Repeat every line of the material, character for character.

# # #

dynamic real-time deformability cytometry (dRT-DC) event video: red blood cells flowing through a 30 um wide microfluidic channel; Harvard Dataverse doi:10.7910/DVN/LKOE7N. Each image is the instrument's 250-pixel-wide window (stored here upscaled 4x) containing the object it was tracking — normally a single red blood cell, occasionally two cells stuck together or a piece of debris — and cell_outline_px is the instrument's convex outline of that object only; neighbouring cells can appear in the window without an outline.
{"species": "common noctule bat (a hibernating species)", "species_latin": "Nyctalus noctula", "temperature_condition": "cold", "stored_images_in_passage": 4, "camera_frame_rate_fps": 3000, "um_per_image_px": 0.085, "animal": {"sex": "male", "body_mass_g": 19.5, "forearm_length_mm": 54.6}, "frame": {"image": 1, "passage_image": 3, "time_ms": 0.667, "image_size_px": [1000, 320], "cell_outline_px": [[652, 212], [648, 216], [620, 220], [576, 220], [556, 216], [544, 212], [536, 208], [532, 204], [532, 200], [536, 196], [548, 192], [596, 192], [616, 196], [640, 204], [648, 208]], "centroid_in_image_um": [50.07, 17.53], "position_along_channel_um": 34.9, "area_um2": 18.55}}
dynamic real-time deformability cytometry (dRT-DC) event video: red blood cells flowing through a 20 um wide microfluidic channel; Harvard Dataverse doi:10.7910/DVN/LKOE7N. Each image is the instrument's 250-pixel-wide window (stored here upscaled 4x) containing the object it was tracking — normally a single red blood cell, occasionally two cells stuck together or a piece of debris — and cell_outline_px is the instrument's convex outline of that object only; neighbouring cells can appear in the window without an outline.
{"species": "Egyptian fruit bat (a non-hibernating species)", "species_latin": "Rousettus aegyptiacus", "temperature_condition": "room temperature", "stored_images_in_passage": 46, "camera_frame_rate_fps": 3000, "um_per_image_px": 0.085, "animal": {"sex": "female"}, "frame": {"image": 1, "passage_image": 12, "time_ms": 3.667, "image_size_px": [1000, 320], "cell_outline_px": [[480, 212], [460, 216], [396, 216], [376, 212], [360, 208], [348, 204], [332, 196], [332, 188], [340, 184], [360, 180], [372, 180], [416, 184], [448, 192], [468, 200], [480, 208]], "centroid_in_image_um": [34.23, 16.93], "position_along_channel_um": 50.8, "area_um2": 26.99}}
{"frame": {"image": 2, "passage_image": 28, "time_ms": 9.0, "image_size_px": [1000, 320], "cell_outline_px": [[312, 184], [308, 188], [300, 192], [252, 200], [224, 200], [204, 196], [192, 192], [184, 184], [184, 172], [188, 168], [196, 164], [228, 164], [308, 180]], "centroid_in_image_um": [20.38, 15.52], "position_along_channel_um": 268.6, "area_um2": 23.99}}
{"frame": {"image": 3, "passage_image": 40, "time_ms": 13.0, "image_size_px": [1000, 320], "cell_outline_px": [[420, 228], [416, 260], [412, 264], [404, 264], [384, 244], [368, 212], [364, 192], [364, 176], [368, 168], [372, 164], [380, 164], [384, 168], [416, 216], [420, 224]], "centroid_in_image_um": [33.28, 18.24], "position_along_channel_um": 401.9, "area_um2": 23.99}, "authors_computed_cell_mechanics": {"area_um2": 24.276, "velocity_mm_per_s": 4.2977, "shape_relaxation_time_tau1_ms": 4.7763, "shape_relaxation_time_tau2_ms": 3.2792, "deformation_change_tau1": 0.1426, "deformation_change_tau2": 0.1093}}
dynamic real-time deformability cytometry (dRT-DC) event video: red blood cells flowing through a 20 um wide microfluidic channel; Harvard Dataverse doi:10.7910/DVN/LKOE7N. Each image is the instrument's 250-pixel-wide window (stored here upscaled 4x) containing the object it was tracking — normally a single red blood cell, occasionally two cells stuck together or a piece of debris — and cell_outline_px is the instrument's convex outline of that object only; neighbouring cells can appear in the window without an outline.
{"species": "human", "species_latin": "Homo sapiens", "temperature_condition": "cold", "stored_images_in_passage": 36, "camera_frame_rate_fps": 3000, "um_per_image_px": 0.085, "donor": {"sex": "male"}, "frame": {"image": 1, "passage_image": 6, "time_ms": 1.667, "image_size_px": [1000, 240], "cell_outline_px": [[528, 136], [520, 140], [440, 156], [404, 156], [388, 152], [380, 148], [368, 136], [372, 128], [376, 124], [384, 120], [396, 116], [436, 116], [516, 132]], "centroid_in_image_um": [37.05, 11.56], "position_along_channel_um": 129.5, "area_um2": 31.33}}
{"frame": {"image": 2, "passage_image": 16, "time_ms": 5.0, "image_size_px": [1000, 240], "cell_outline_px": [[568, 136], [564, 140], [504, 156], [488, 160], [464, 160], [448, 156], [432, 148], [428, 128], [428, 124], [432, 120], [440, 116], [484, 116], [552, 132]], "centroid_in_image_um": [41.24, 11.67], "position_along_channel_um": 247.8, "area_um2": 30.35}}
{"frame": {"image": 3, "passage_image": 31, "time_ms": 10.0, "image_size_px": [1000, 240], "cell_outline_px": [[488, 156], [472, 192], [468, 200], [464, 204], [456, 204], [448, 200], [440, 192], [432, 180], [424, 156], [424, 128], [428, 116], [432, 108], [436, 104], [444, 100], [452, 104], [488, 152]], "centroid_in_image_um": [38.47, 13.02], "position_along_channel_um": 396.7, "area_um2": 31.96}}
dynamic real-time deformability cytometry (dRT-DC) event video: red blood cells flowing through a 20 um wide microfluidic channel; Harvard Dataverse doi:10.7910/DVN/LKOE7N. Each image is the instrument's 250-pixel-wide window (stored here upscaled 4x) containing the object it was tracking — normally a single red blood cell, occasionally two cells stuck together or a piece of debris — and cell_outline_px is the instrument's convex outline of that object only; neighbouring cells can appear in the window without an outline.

# # #

**Exercise solution:**
dynamic real-time deformability cytometry (dRT-DC) event video: red blood cells flowing through a 30 um wide microfluidic channel; Harvard Dataverse doi:10.7910/DVN/LKOE7N. Each image is the instrument's 250-pixel-wide window (stored here upscaled 4x) containing the object it was tracking — normally a single red blood cell, occasionally two cells stuck together or a piece of debris — and cell_outline_px is the instrument's convex outline of that object only; neighbouring cells can appear in the window without an outline.
{"species": "common noctule bat (a hibernating species)", "species_latin": "Nyctalus noctula", "temperature_condition": "cold", "stored_images_in_passage": 4, "camera_frame_rate_fps": 3000, "um_per_image_px": 0.085, "animal": {"sex": "male", "body_mass_g": 19.5, "forearm_length_mm": 54.6}, "frame": {"image": 1, "passage_image": 3, "time_ms": 0.667, "image_size_px": [1000, 320], "cell_outline_px": [[652, 212], [648, 216], [620, 220], [576, 220], [556, 216], [544, 212], [536, 208], [532, 204], [532, 200], [536, 196], [548, 192], [596, 192], [616, 196], [640, 204], [648, 208]], "centroid_in_image_um": [50.07, 17.53], "position_along_channel_um": 34.9, "area_um2": 18.55}}
dynamic real-time deformability cytometry (dRT-DC) event video: red blood cells flowing through a 20 um wide microfluidic channel; Harvard Dataverse doi:10.7910/DVN/LKOE7N. Each image is the instrument's 250-pixel-wide window (stored here upscaled 4x) containing the object it was tracking — normally a single red blood cell, occasionally two cells stuck together or a piece of debris — and cell_outline_px is the instrument's convex outline of that object only; neighbouring cells can appear in the window without an outline.
{"species": "Egyptian fruit bat (a non-hibernating species)", "species_latin": "Rousettus aegyptiacus", "temperature_condition": "room temperature", "stored_images_in_passage": 46, "camera_frame_rate_fps": 3000, "um_per_image_px": 0.085, "animal": {"sex": "female"}, "frame": {"image": 1, "passage_image": 12, "time_ms": 3.667, "image_size_px": [1000, 320], "cell_outline_px": [[480, 212], [460, 216], [396, 216], [376, 212], [360, 208], [348, 204], [332, 196], [332, 188], [340, 184], [360, 180], [372, 180], [416, 184], [448, 192], [468, 200], [480, 208]], "centroid_in_image_um": [34.23, 16.93], "position_along_channel_um": 50.8, "area_um2": 26.99}}
{"frame": {"image": 2, "passage_image": 28, "time_ms": 9.0, "image_size_px": [1000, 320], "cell_outline_px": [[312, 184], [308, 188], [300, 192], [252, 200], [224, 200], [204, 196], [192, 192], [184, 184], [184, 172], [188, 168], [196, 164], [228, 164], [308, 180]], "centroid_in_image_um": [20.38, 15.52], "position_along_channel_um": 268.6, "area_um2": 23.99}}
{"frame": {"image": 3, "passage_image": 40, "time_ms": 13.0, "image_size_px": [1000, 320], "cell_outline_px": [[420, 228], [416, 260], [412, 264], [404, 264], [384, 244], [368, 212], [364, 192], [364, 176], [368, 168], [372, 164], [380, 164], [384, 168], [416, 216], [420, 224]], "centroid_in_image_um": [33.28, 18.24], "position_along_channel_um": 401.9, "area_um2": 23.99}, "authors_computed_cell_mechanics": {"area_um2": 24.276, "velocity_mm_per_s": 4.2977, "shape_relaxation_time_tau1_ms": 4.7763, "shape_relaxation_time_tau2_ms": 3.2792, "deformation_change_tau1": 0.1426, "deformation_change_tau2": 0.1093}}
dynamic real-time deformability cytometry (dRT-DC) event video: red blood cells flowing through a 20 um wide microfluidic channel; Harvard Dataverse doi:10.7910/DVN/LKOE7N. Each image is the instrument's 250-pixel-wide window (stored here upscaled 4x) containing the object it was tracking — normally a single red blood cell, occasionally two cells stuck together or a piece of debris — and cell_outline_px is the instrument's convex outline of that object only; neighbouring cells can appear in the window without an outline.
{"species": "human", "species_latin": "Homo sapiens", "temperature_condition": "cold", "stored_images_in_passage": 36, "camera_frame_rate_fps": 3000, "um_per_image_px": 0.085, "donor": {"sex": "male"}, "frame": {"image": 1, "passage_image": 6, "time_ms": 1.667, "image_size_px": [1000, 240], "cell_outline_px": [[528, 136], [520, 140], [440, 156], [404, 156], [388, 152], [380, 148], [368, 136], [372, 128], [376, 124], [384, 120], [396, 116], [436, 116], [516, 132]], "centroid_in_image_um": [37.05, 11.56], "position_along_channel_um": 129.5, "area_um2": 31.33}}
{"frame": {"image": 2, "passage_image": 16, "time_ms": 5.0, "image_size_px": [1000, 240], "cell_outline_px": [[568, 136], [564, 140], [504, 156], [488, 160], [464, 160], [448, 156], [432, 148], [428, 128], [428, 124], [432, 120], [440, 116], [484, 116], [552, 132]], "centroid_in_image_um": [41.24, 11.67], "position_along_channel_um": 247.8, "area_um2": 30.35}}
{"frame": {"image": 3, "passage_image": 31, "time_ms": 10.0, "image_size_px": [1000, 240], "cell_outline_px": [[488, 156], [472, 192], [468, 200], [464, 204], [456, 204], [448, 200], [440, 192], [432, 180], [424, 156], [424, 128], [428, 116], [432, 108], [436, 104], [444, 100], [452, 104], [488, 152]], "centroid_in_image_um": [38.47, 13.02], "position_along_channel_um": 396.7, "area_um2": 31.96}}
dynamic real-time deformability cytometry (dRT-DC) event video: red blood cells flowing through a 20 um wide microfluidic channel; Harvard Dataverse doi:10.7910/DVN/LKOE7N. Each image is the instrument's 250-pixel-wide window (stored here upscaled 4x) containing the object it was tracking — normally a single red blood cell, occasionally two cells stuck together or a piece of debris — and cell_outline_px is the instrument's convex outline of that object only; neighbouring cells can appear in the window without an outline.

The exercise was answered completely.